Work task 1: In the Arecibo discussion, from what height did one commenter see the telescope while flying over it?
Work task 2: Reproduce, word for word, the stretch of the Arecibo discussion from "If the government" through "less than impressive.".

Source document:

..........

Other than that, yes, it's as plausible as anything else you see in a fictional Hollywood film.
 
If the government stopped funding it, that means they don't care about it and it isn't necessary anymore.

NOW, on a side note: in the movie "The Arrival" we see the main character using a laptop to hack neighborhood satellite dishes to use them as a radio telescope.

Is that possible?

Why does Direct TV leave dishes on our houses instead of taking the equipment back???

I believe, from other reports I read, the problem wasn't a matter of lack of funding but of the numerous hurricanes and earthquakes it had endured in just the past 12 months .... they simply could not keep up on the maintenance fast enough to save it. A real shame. I got to fly over it once and even from 5,000 feet it still looked massive and nothing less than impressive.
 
Speaking as an actual astrophysicist, that is far from reality. The government doesn't really care about ANY of the instruments or sites and it is a constant fight to get the funding to keep them all running. For the scientists, Arecibo was a unique facility that was being used to conduct important observations that will basically be impossible now that it is gone.

..........

Collected data:
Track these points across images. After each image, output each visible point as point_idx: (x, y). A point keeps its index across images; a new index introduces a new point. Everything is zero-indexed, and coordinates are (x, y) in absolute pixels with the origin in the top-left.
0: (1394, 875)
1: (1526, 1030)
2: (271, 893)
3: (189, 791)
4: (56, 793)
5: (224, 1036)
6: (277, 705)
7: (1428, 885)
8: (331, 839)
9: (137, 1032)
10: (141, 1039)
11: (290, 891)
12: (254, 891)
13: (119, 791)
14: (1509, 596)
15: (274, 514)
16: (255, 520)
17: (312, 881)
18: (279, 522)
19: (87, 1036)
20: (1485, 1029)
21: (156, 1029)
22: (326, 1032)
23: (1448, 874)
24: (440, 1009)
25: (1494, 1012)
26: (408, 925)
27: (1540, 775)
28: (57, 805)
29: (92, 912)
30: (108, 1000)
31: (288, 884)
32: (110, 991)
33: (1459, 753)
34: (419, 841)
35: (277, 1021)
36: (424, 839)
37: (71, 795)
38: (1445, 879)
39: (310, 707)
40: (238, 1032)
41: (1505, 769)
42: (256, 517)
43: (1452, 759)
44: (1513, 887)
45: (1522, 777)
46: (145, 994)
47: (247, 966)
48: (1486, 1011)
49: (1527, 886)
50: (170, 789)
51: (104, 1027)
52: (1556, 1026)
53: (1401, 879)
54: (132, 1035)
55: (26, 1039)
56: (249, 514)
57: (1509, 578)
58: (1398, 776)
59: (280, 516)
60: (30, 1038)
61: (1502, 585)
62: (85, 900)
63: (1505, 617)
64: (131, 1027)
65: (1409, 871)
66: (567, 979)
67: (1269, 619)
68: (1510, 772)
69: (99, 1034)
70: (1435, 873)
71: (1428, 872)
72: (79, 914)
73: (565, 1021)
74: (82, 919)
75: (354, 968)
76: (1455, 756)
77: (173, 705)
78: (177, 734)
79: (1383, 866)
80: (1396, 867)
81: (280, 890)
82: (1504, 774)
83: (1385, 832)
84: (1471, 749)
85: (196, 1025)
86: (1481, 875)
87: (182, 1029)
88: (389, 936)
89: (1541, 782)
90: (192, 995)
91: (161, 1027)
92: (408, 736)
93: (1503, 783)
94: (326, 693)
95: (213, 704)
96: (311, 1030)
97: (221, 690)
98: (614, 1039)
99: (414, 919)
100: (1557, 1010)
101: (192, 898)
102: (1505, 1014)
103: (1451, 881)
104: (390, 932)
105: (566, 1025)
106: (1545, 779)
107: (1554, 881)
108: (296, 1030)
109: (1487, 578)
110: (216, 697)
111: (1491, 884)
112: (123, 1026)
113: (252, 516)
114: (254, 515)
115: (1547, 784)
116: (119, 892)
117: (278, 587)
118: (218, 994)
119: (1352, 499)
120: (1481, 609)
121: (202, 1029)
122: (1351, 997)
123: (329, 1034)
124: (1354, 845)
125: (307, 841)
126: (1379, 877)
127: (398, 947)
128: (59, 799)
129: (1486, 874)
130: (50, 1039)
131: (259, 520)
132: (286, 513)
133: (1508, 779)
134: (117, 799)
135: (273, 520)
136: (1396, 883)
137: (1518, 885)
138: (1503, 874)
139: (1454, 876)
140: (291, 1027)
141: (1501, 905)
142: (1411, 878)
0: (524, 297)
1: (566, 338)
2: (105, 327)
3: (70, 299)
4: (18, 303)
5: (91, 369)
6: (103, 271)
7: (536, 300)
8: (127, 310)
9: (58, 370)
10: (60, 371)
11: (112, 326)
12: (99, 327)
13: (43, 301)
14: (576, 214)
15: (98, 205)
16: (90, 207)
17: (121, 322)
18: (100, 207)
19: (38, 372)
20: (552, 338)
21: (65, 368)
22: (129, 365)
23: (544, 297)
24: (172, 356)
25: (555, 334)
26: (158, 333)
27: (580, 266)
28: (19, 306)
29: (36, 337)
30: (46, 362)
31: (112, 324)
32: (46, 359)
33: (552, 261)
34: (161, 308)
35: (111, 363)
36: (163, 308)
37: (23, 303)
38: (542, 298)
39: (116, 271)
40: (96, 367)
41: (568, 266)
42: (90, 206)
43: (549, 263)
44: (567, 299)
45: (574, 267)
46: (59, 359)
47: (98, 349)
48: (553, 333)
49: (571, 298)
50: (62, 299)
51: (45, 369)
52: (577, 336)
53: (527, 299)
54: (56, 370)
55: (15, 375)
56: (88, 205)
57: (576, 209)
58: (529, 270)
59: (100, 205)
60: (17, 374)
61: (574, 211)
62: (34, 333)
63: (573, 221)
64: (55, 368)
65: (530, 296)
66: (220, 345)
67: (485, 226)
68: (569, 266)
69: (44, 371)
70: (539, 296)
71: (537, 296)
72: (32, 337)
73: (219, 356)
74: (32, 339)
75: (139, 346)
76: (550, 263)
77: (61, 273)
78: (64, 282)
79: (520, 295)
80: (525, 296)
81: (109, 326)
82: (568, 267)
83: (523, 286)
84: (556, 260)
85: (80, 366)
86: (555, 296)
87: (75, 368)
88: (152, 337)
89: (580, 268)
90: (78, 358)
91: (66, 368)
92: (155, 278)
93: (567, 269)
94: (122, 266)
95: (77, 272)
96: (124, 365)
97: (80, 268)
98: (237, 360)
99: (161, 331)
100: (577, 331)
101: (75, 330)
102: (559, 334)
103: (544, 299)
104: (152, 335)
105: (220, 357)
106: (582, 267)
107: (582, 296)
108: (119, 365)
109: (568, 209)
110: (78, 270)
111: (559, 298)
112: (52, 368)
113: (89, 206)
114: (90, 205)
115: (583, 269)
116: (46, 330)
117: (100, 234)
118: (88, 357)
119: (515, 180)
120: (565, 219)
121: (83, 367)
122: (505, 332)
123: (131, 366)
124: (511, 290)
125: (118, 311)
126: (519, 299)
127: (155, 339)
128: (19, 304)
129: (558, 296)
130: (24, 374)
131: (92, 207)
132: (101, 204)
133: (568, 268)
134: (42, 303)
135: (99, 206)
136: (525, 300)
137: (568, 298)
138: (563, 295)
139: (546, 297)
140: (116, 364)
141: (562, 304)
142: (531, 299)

..........

Response area 1: 5,000 feet

Response area 2:
If the government stopped funding it, that means they don't care about it and it isn't necessary anymore.

NOW, on a side note: in the movie "The Arrival" we see the main character using a laptop to hack neighborhood satellite dishes to use them as a radio telescope.

Is that possible?

Why does Direct TV leave dishes on our houses instead of taking the equipment back???

I believe, from other reports I read, the problem wasn't a matter of lack of funding but of the numerous hurricanes and earthquakes it had endured in just the past 12 months .... they simply could not keep up on the maintenance fast enough to save it. A real shame. I got to fly over it once and even from 5,000 feet it still looked massive and nothing less than impressive.